• Task description
For this exercise, print all of the entries exactly as given.

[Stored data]
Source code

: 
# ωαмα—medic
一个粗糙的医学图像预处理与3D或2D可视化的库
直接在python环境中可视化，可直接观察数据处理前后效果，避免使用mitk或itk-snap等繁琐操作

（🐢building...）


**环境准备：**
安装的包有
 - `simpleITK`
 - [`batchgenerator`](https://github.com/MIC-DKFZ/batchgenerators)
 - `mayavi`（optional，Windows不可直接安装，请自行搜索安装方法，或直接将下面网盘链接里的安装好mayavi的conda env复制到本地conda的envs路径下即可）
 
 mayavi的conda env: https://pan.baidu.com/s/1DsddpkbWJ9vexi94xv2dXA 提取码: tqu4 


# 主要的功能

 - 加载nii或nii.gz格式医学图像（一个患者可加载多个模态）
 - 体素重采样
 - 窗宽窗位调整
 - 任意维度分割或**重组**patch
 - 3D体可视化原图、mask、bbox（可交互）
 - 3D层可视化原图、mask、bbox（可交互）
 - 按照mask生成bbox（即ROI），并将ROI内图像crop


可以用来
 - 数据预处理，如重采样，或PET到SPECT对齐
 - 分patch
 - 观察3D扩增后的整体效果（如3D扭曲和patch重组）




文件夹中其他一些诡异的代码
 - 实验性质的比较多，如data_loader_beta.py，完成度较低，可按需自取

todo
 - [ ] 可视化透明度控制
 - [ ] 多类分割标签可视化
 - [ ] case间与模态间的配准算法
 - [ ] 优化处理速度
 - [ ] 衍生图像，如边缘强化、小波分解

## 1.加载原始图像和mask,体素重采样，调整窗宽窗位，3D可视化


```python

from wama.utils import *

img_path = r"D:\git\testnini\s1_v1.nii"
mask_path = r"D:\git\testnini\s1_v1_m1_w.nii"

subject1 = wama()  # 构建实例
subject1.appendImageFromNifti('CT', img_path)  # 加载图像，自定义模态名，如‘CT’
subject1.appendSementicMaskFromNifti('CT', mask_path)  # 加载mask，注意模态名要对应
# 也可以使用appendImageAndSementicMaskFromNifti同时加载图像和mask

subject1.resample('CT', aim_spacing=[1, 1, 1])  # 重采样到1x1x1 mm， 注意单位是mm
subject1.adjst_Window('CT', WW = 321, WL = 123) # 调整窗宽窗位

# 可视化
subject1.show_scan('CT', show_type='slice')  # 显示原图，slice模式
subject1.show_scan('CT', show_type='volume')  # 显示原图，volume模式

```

• Response
Source code

: 
# ωαмα—medic
一个粗糙的医学图像预处理与3D或2D可视化的库
直接在python环境中可视化，可直接观察数据处理前后效果，避免使用mitk或itk-snap等繁琐操作

（🐢building...）


**环境准备：**
安装的包有
 - `simpleITK`
 - [`batchgenerator`](https://github.com/MIC-DKFZ/batchgenerators)
 - `mayavi`（optional，Windows不可直接安装，请自行搜索安装方法，或直接将下面网盘链接里的安装好mayavi的conda env复制到本地conda的envs路径下即可）
 
 mayavi的conda env: https://pan.baidu.com/s/1DsddpkbWJ9vexi94xv2dXA 提取码: tqu4 


# 主要的功能

 - 加载nii或nii.gz格式医学图像（一个患者可加载多个模态）
 - 体素重采样
 - 窗宽窗位调整
 - 任意维度分割或**重组**patch
 - 3D体可视化原图、mask、bbox（可交互）
 - 3D层可视化原图、mask、bbox（可交互）
 - 按照mask生成bbox（即ROI），并将ROI内图像crop


可以用来
 - 数据预处理，如重采样，或PET到SPECT对齐
 - 分patch
 - 观察3D扩增后的整体效果（如3D扭曲和patch重组）




文件夹中其他一些诡异的代码
 - 实验性质的比较多，如data_loader_beta.py，完成度较低，可按需自取

todo
 - [ ] 可视化透明度控制
 - [ ] 多类分割标签可视化
 - [ ] case间与模态间的配准算法
 - [ ] 优化处理速度
 - [ ] 衍生图像，如边缘强化、小波分解

## 1.加载原始图像和mask,体素重采样，调整窗宽窗位，3D可视化


```python

from wama.utils import *

img_path = r"D:\git\testnini\s1_v1.nii"
mask_path = r"D:\git\testnini\s1_v1_m1_w.nii"

subject1 = wama()  # 构建实例
subject1.appendImageFromNifti('CT', img_path)  # 加载图像，自定义模态名，如‘CT’
subject1.appendSementicMaskFromNifti('CT', mask_path)  # 加载mask，注意模态名要对应
# 也可以使用appendImageAndSementicMaskFromNifti同时加载图像和mask

subject1.resample('CT', aim_spacing=[1, 1, 1])  # 重采样到1x1x1 mm， 注意单位是mm
subject1.adjst_Window('CT', WW = 321, WL = 123) # 调整窗宽窗位

# 可视化
subject1.show_scan('CT', show_type='slice')  # 显示原图，slice模式
subject1.show_scan('CT', show_type='volume')  # 显示原图，volume模式

```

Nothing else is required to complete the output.